Nobel Prize Recognizes Pioneering Body's Defenses Discoveries
This year's Nobel Prize in medical science was granted for transformative discoveries that illuminate how the body's defense network targets harmful infections while sparing the body's own cells.
Three esteemed scientists—Japan's Shimon Sakaguchi and American experts Mary Brunkow and Dr. Ramsdell—share this accolade.
The work identified unique "security guards" within the immune system that eliminate rogue immune cells that could harming the body.
The discoveries are now paving the way for innovative treatments for autoimmune diseases and malignancies.
These laureates will share a monetary award worth 11 million Swedish kronor.
Crucial Discoveries
"Their research has been essential for understanding how the immune system operates and the reason we don't all suffer from serious self-attack conditions," commented the head of the Nobel Committee.
This team's studies address a fundamental mystery: In what way does the defense system defend us from numerous infections while leaving our own tissues intact?
Our immune system employs immune cells that scan for indicators of disease, even viruses and bacteria it has not met before.
These defenders employ sensors—known as receptors—that are generated by chance in a vast number of combinations.
That gives the defense network the capacity to combat a broad range of invaders, but the randomness of the process unavoidably creates white blood cells that can attack the body.
Security Guards of the Body
Researchers previously understood that a portion of these harmful white blood cells were destroyed in the immune organ—the site where immune cells mature.
The latest Nobel Prize honors the discovery of T-reg cells—known as the immune system's "security guards"—which travel through the system to neutralize any defenders that attack the body's own tissues.
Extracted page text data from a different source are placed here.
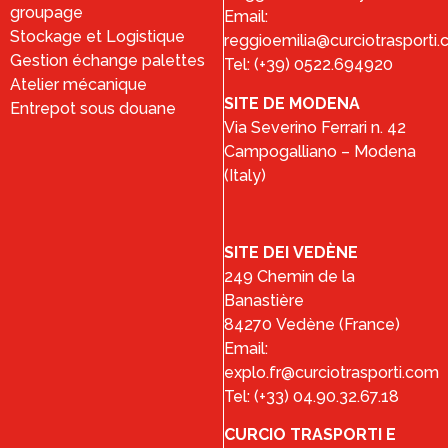
groupage
Email:
Stockage et Logistique
reggioemilia@curciotrasporti
Gestion échange palettes
Tel: (+39) 0522.694920
Atelier mécanique
SITE DE MODENA
Entrepot sous douane
Via Severino Ferrari n. 42
Campogalliano – Modena
(Italy)
SITE DEI VEDÈNE
249 Chemin de la
Banastière
84270 Vedène (France)
Email:
explo.fr@curciotrasporti.com
Tel: (+33) 04.90.32.67.18
CURCIO TRASPORTI E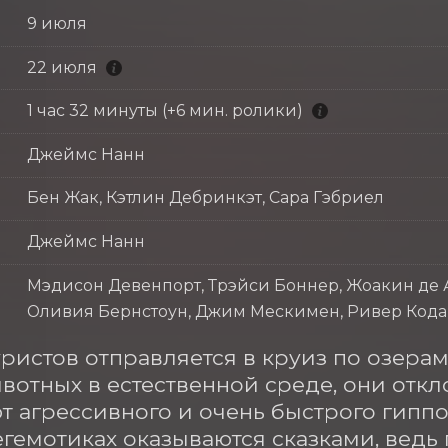
9 июля
22 июля
1 час 32 минуты (+6 мин. ролики)
Джеймс Нанн
Бен Жак, Кэтлин Дебринкэт, Сара Гэбриел
Джеймс Нанн
Мэдисон Девенпорт, Трэйси Боннер, Жоакин де 
Оливия Бернстоун, Джим Мескимен, Ривер Кода
уристов отправляется в круиз по озерам
вотных в естественной среде, они откл
т агрессивного и очень быстрого гиппо
гемотиках оказываются сказками, ведь 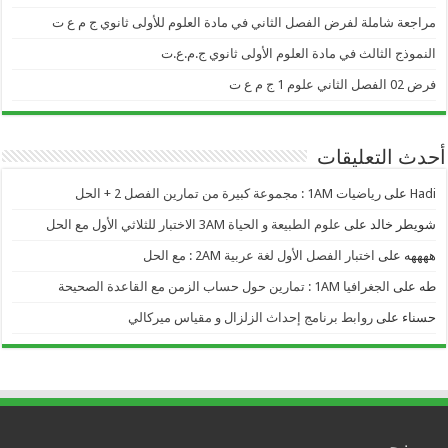
مراجعة شاملة لفرض الفصل الثاني في مادة العلوم للأولى ثانوي ج م ع ت
النموذج الثالث في مادة العلوم الأولى ثانوي ج.م.ع.ت
فرض 02 الفصل الثاني علوم 1 ج م ع ت
أحدث التعليقات
Hadi
على
رياضيات 1AM : مجموعة كبيرة من تمارين الفصل 2 + الحل
شويطر خالد
على
علوم الطبيعة و الحياة 3AM الاختبار للثلاثي الأول مع الحل
ههههه
على
اختبار الفصل الأول لغة عربية 2AM : مع الحل
طه
على
الجغرافيا 1AM : تمارين حول حساب الزمن مع القاعدة الصحيحة
حسناء
على
روابط برنامج إحداث الزلزال و مقياس ميركالي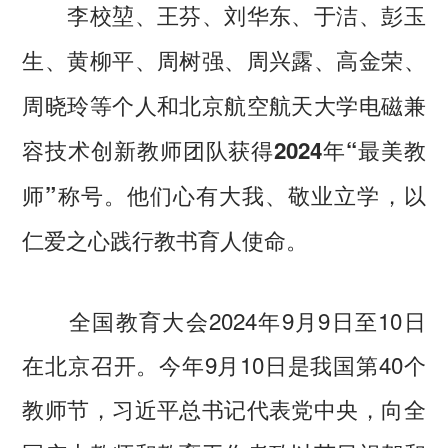
李校堃、王芬、刘华东、于洁、彭玉
生、黄柳平、周树强、周兴露、高金荣、
周晓玲等个人和北京航空航天大学电磁兼
容技术创新教师团队获得2024年“最美教
师”称号。他们心有大我、敬业立学，以
仁爱之心践行教书育人使命。
全国教育大会2024年9月9日至10日
在北京召开。今年9月10日是我国第40个
教师节，习近平总书记代表党中央，向全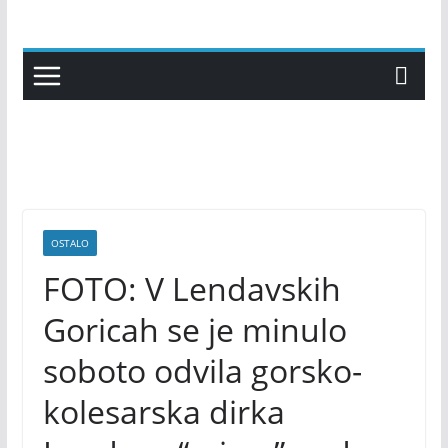
Skip
to
content
OSTALO
FOTO: V Lendavskih
Goricah se je minulo
soboto odvila gorsko-
kolesarska dirka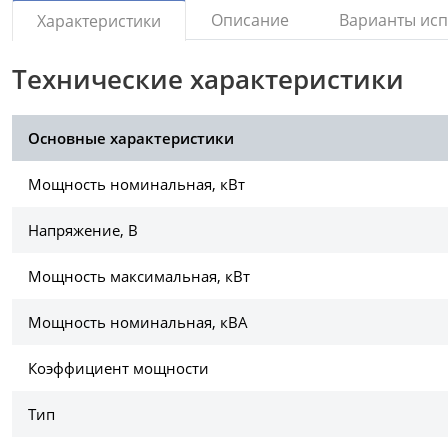
Описание
Варианты ис
Характеристики
Технические характеристики
Основные характеристики
Мощность номинальная, кВт
Напряжение, В
Мощность максимальная, кВт
Мощность номинальная, кВА
Коэффициент мощности
Тип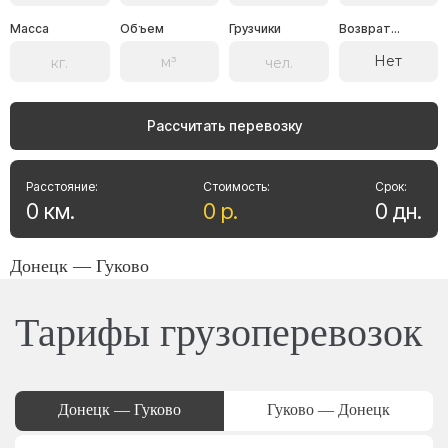
Масса
Объем
Грузчики
Возврат...
Нет
Рассчитать перевозку
Расстояние:
Стоимость:
Срок:
0
км
.
0
р
.
0
дн
.
Донецк — Гуково
Тарифы грузоперевозок
Донецк — Гуково
Гуково — Донецк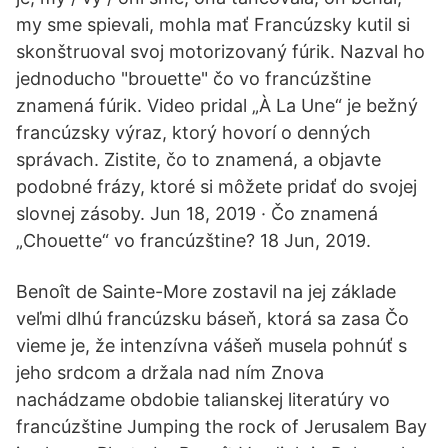
my sme spievali, mohla mať Francúzsky kutil si
skonštruoval svoj motorizovaný fúrik. Nazval ho
jednoducho "brouette" čo vo francúzštine
znamená fúrik. Video pridal „À La Une“ je bežný
francúzsky výraz, ktorý hovorí o denných
správach. Zistite, čo to znamená, a objavte
podobné frázy, ktoré si môžete pridať do svojej
slovnej zásoby. Jun 18, 2019 · Čo znamená
„Chouette“ vo francúzštine? 18 Jun, 2019.
Benoît de Sainte-More zostavil na jej základe
veľmi dlhú francúzsku báseň, ktorá sa zasa Čo
vieme je, že intenzívna vášeň musela pohnúť s
jeho srdcom a držala nad ním Znova
nachádzame obdobie talianskej literatúry vo
francúzštine Jumping the rock of Jerusalem Bay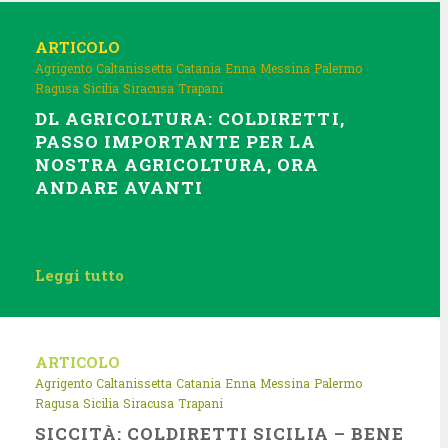
ARTICOLO
Agrigento
Caltanissetta
Catania
Enna
Messina
Palermo
Ragusa
Sicilia
Siracusa
Trapani
DL AGRICOLTURA: COLDIRETTI,
PASSO IMPORTANTE PER LA
NOSTRA AGRICOLTURA, ORA
ANDARE AVANTI
Leggi tutto
ARTICOLO
Agrigento
Caltanissetta
Catania
Enna
Messina
Palermo
Ragusa
Sicilia
Siracusa
Trapani
SICCITÀ: COLDIRETTI SICILIA – BENE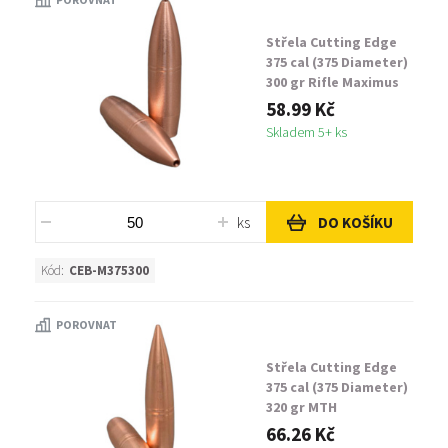
Střela Cutting Edge
375 cal (375 Diameter)
300 gr Rifle Maximus
58.99 Kč
Skladem 5+ ks
ks
DO KOŠÍKU
Kód:
CEB-M375300
POROVNAT
Střela Cutting Edge
375 cal (375 Diameter)
320 gr MTH
66.26 Kč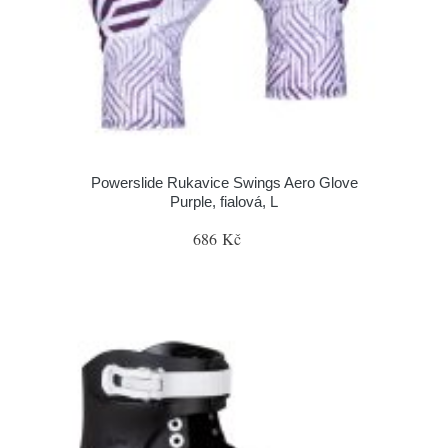
Powerslide Rukavice Swings Aero Glove
Purple, fialová, L
686 Kč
We know that this process malfunctions in self-attack conditions such as type-1 diabetes, multiple sclerosis, and rheumatoid arthritis.
The prize committee added, "These findings have established a new field of investigation and accelerated the development of innovative treatments, for instance for cancer and immune disorders."
In malignancies, T-regs block the body from attacking the growth, so research are aimed at reducing their quantity.
For self-attack disorders, experiments are testing increasing T-reg cells so the body is no longer being harmed. A similar approach could also be effective in reducing the risks of organ transplant failure.
Pioneering Experiments
Prof Shimon Sakaguchi, from Osaka University, performed experiments on rodents that had their immune gland removed, causing self-attack conditions.
The researcher showed that injecting defense cells from other animals could stop the disease—suggesting there was a system for preventing defenders from attacking the body.
Mary Brunkow, affiliated with the Institute for Systems Biology in Seattle, and Fred Ramsdell, now at a biotech firm in San Francisco, were studying an genetic autoimmune disease in rodents and people that led to the identification of a gene critical for the way regulatory T-cells function.
"The pioneering research has revealed how the immune system is controlled by regulatory T cells, stopping it from mistakenly targeting the body's own tissues," commented a prominent biological science specialist.
"This work is a striking example of how fundamental physiological research can have far-reaching implications for human health."